Since the late 1990s, a key piece of that storyline has been the increasing presence and influence of technology execs in what had been the preserve of movie and TV people. Studio chiefs and network executives are out; software and internet moguls are in. This year it was Chad Hurley, co-founder of the video-sharing site YouTube, who played the role of Symbol of Change. It took five years for the Google guys to get invited to Sun Valley, noted more than one press account, yet Hurley was there barely a year after his company was launched! This world is moving so fast!
Yet to me the prominent presence of internet entrepreneurs in Sun Valley is not a sign of a shifting power structure, but rather just the opposite. The internet is fundamentally changing the way people listen to music and watch television and get their news, it's altering the very fabric of social interaction, it's undermining a century of media habits and the marketing, distribution and creative infrastructures that served them. Yet Allen & Co, a white-shoe firm whose hushed, wood-paneled headquarters are in the Coca-Cola building on Fifth Avenue in New York, is still able to set the agenda.
::::
# Brief A
Answer these from the Sun Valley passage:
(i) Who played the role of Symbol of Change this year?
(ii) How long did it take the Google guys to get invited to Sun Valley?
(iii) Where is Allen & Co's headquarters?
# Brief B
Please list every kind of infrastructure that the Sun Valley passage says the internet is undermining.
# Brief C
Write out the Sun Valley passage again, starting with "Yet to me the" and going on through "set the agenda.", and swap "headquarters" for "offices".
::::
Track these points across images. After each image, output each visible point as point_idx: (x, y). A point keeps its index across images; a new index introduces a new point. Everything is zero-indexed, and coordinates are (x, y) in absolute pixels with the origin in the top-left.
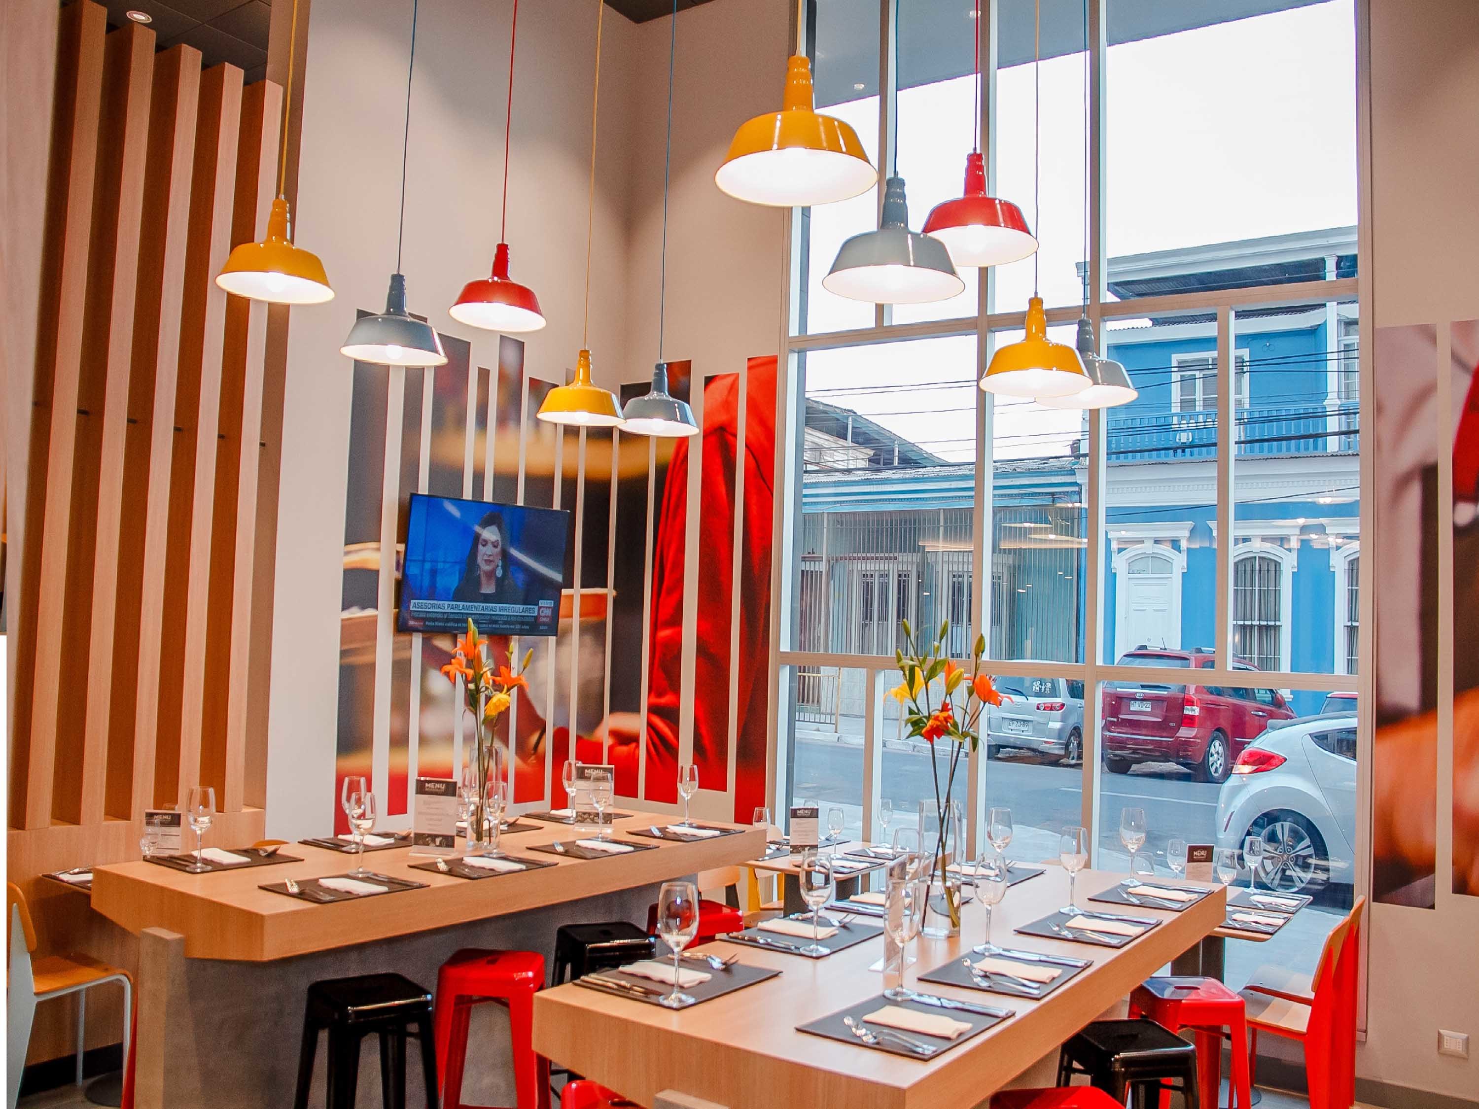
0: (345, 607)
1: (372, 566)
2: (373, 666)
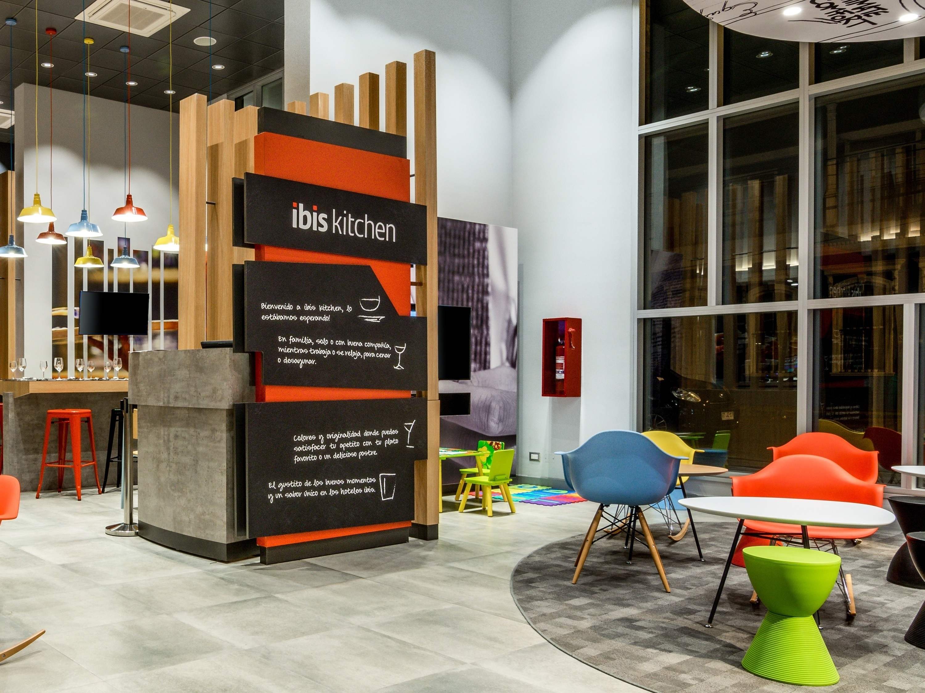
0: (53, 327)
1: (65, 314)
2: (66, 345)
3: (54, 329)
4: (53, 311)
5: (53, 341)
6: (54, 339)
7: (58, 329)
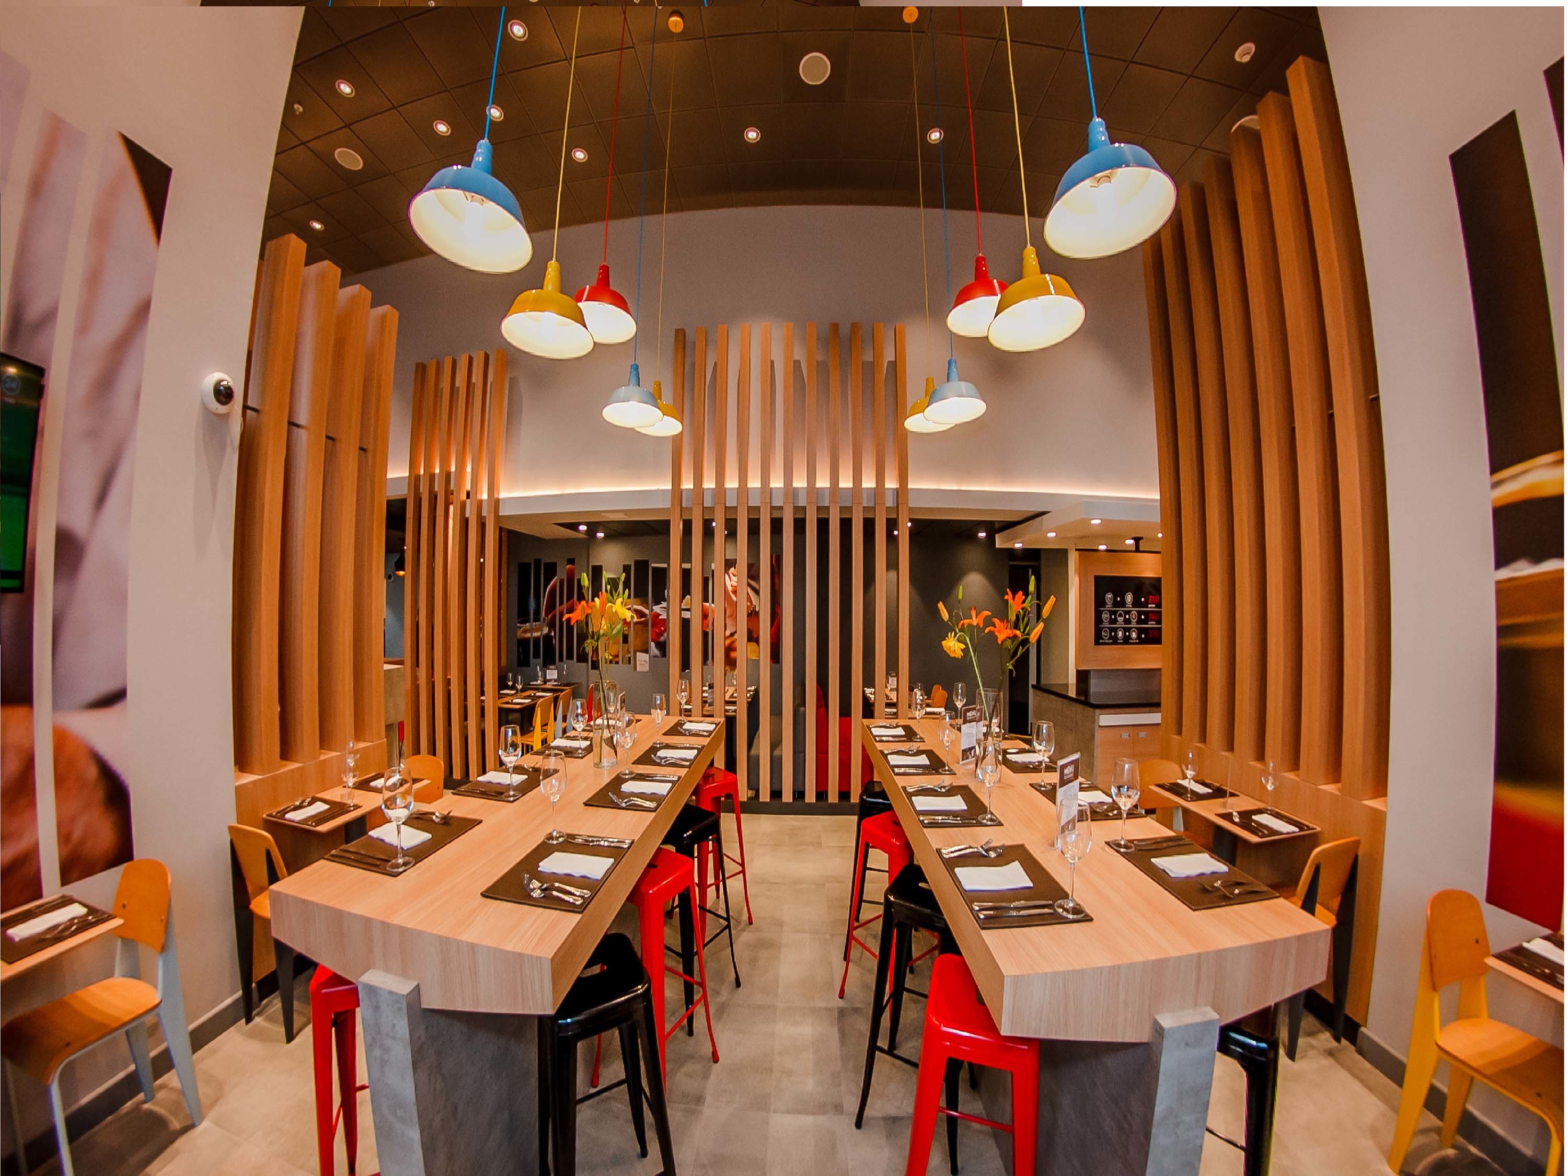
3: (1505, 573)
4: (1495, 485)
5: (1502, 631)
6: (1508, 621)
7: (1522, 570)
::::
# Your response A
(i) Chad Hurley, co-founder of the video-sharing site YouTube.
(ii) Five years.
(iii) In the Coca-Cola building on Fifth Avenue in New York.

# Your response B
- marketing
- distribution
- creative

# Your response C
Yet to me the prominent presence of internet entrepreneurs in Sun Valley is not a sign of a shifting power structure, but rather just the opposite. The internet is fundamentally changing the way people listen to music and watch television and get their news, it's altering the very fabric of social interaction, it's undermining a century of media habits and the marketing, distribution and creative infrastructures that served them. Yet Allen & Co, a white-shoe firm whose hushed, wood-paneled offices are in the Coca-Cola building on Fifth Avenue in New York, is still able to set the agenda.